» **Task**: Pull every line containing "down" from the listing below.

-----

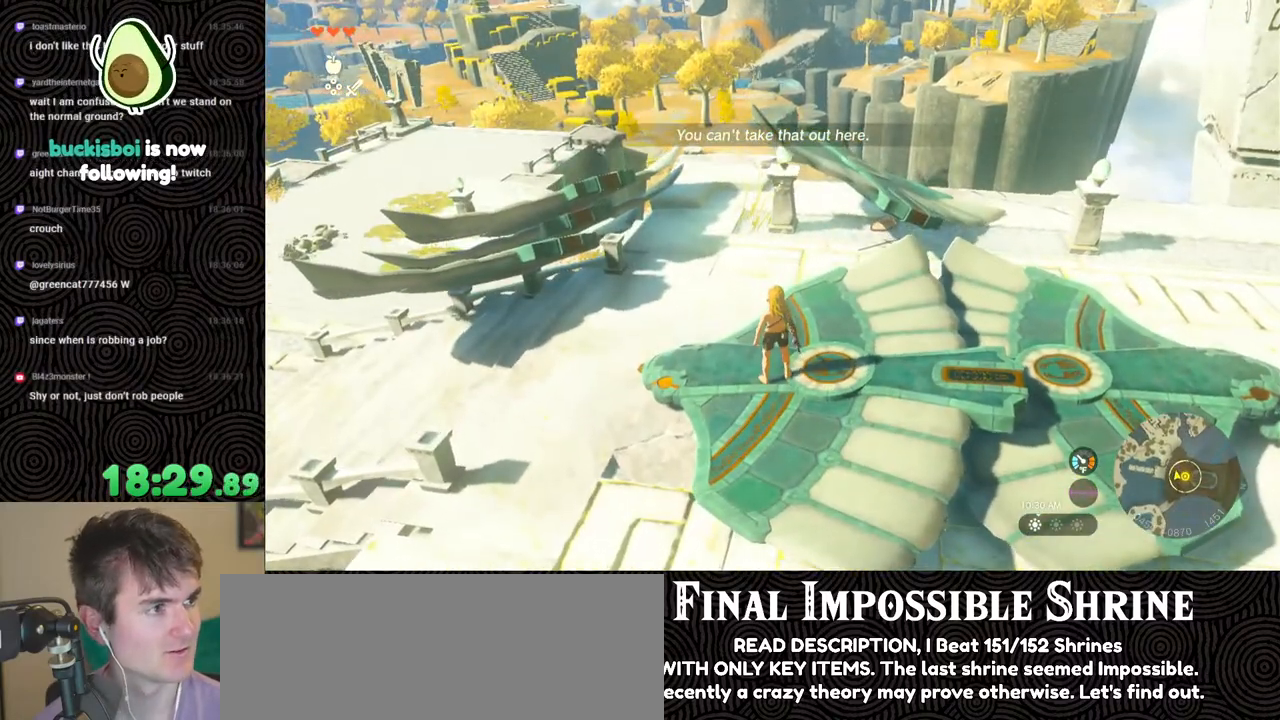
{"buttons": [], "left_stick": "center", "right_stick": "center", "events": []}
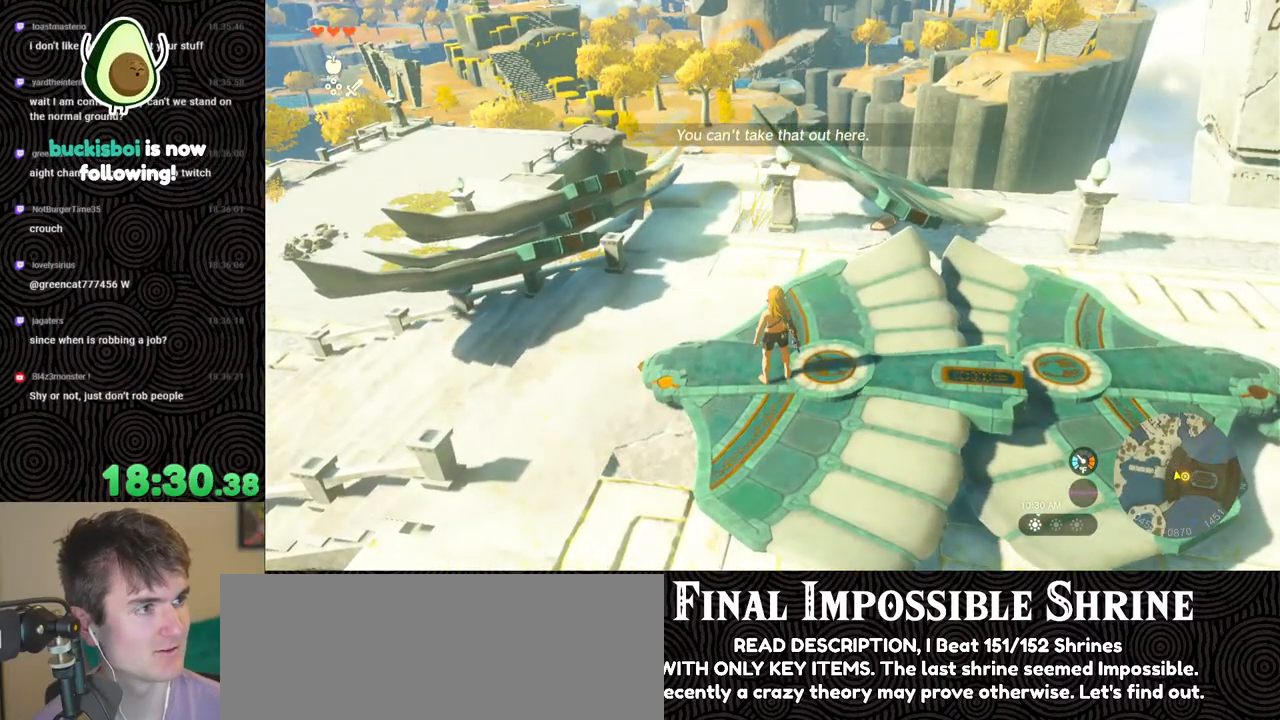
{"buttons": [], "left_stick": "right", "right_stick": "center", "events": [[483, "left_stick", "right"]]}
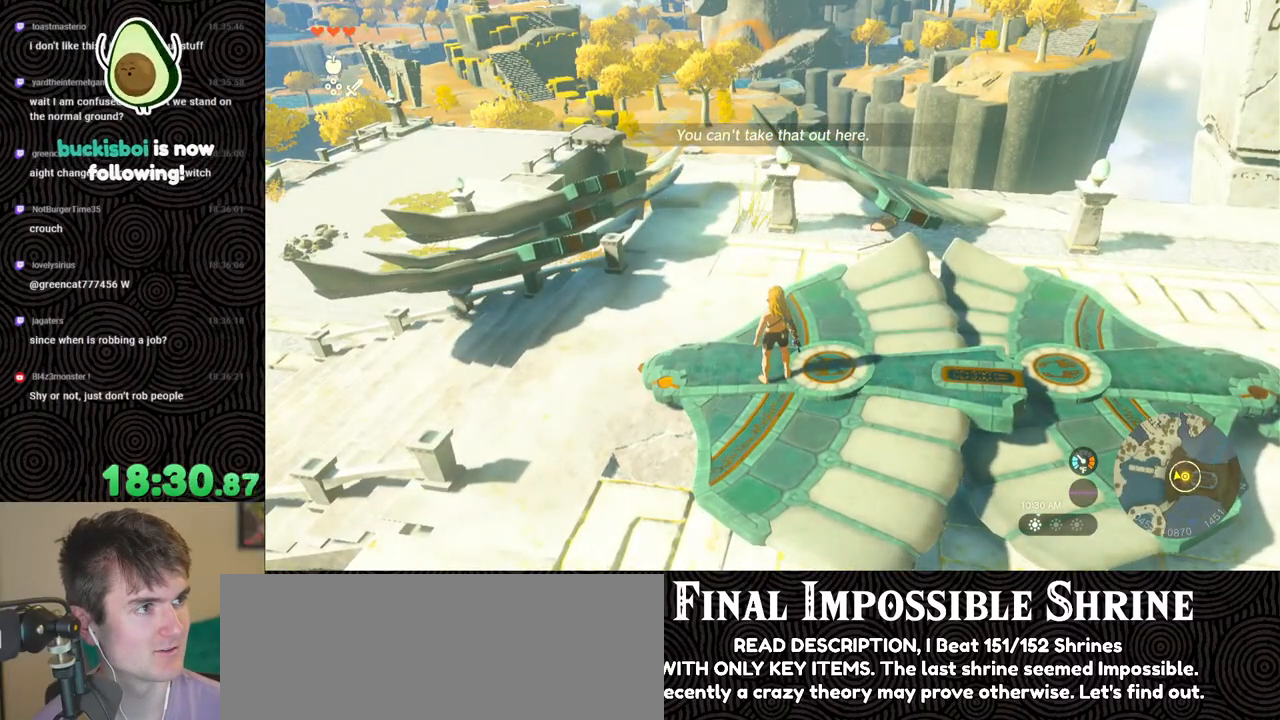
{"buttons": [], "left_stick": "center", "right_stick": "down-left", "events": [[350, "right_stick", "down-left"], [467, "left_stick", "center"]]}
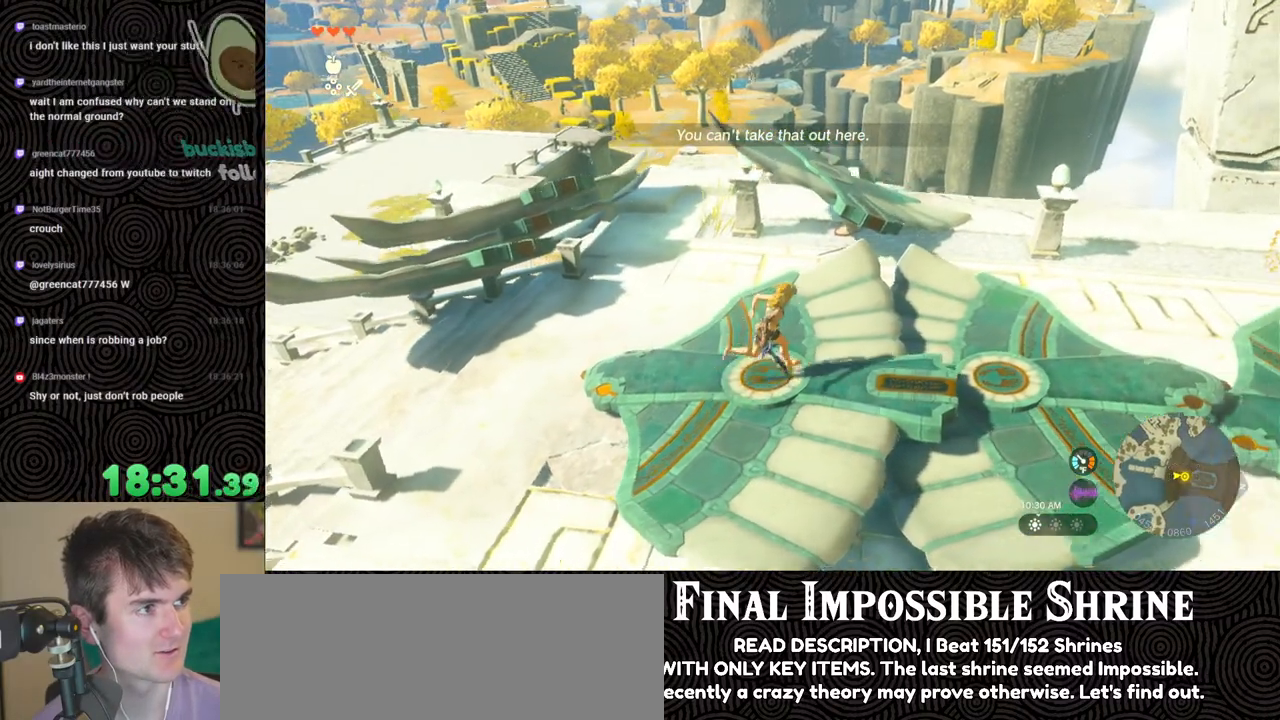
{"buttons": [], "left_stick": "up-right", "right_stick": "center", "events": [[100, "right_stick", "center"], [200, "left_stick", "up"], [283, "left_stick", "up-right"]]}
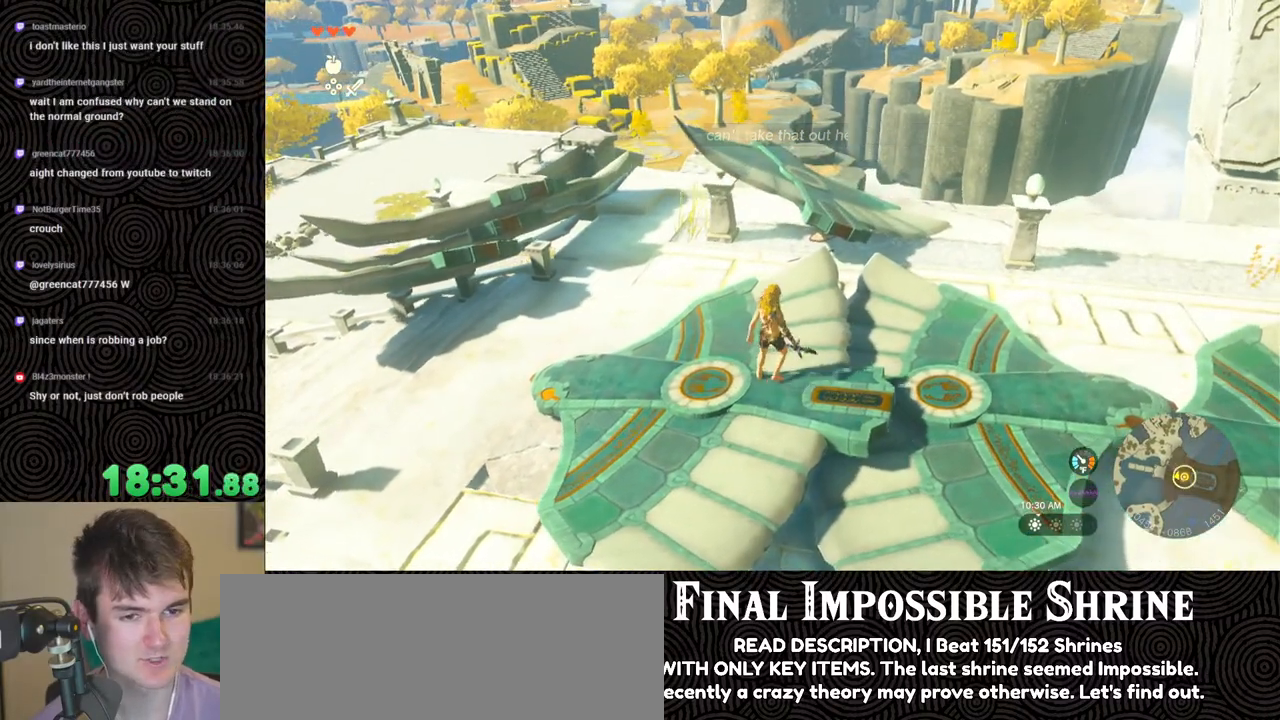
{"buttons": [], "left_stick": "center", "right_stick": "down-left", "events": [[83, "right_stick", "down"], [183, "left_stick", "center"], [217, "right_stick", "down-left"]]}
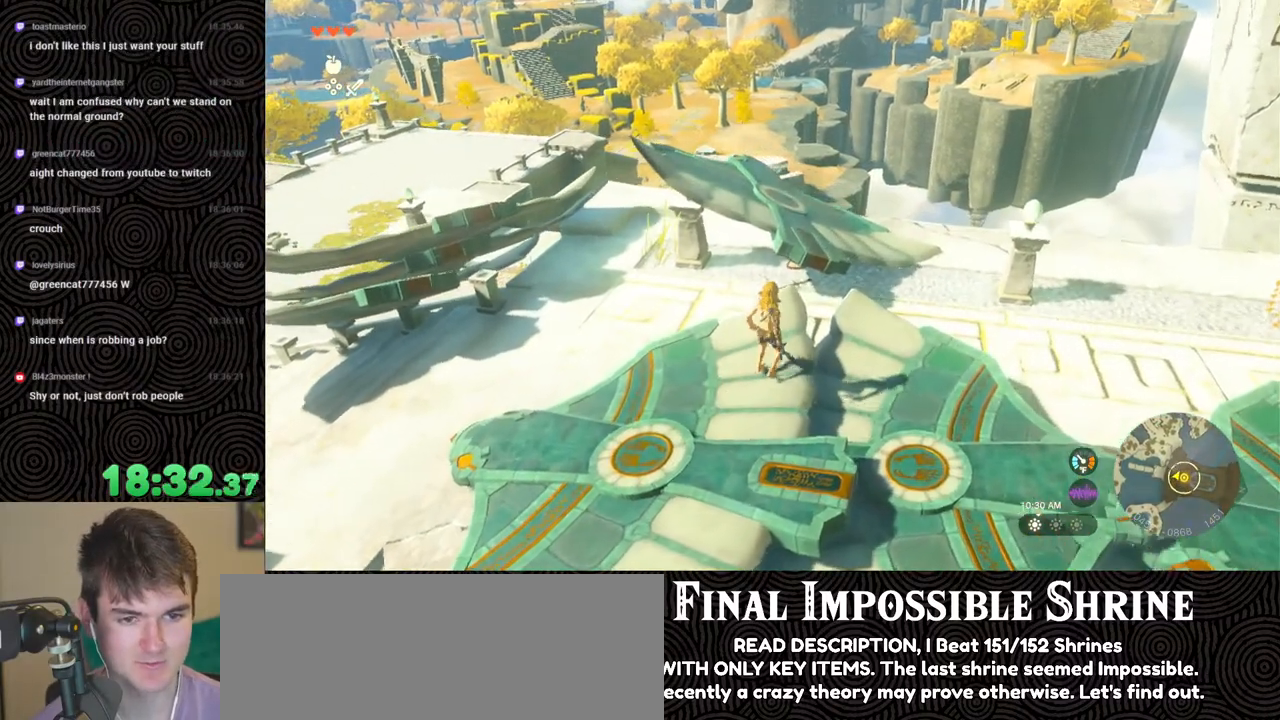
{"buttons": [], "left_stick": "right", "right_stick": "down-left", "events": [[100, "left_stick", "down-right"], [233, "right_stick", "center"], [350, "right_stick", "down-left"], [467, "left_stick", "right"]]}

-----

» **Answer section**:
{"buttons": [], "left_stick": "center", "right_stick": "down-left", "events": [[350, "right_stick", "down-left"], [467, "left_stick", "center"]]}
{"buttons": [], "left_stick": "center", "right_stick": "down-left", "events": [[83, "right_stick", "down"], [183, "left_stick", "center"], [217, "right_stick", "down-left"]]}
{"buttons": [], "left_stick": "right", "right_stick": "down-left", "events": [[100, "left_stick", "down-right"], [233, "right_stick", "center"], [350, "right_stick", "down-left"], [467, "left_stick", "right"]]}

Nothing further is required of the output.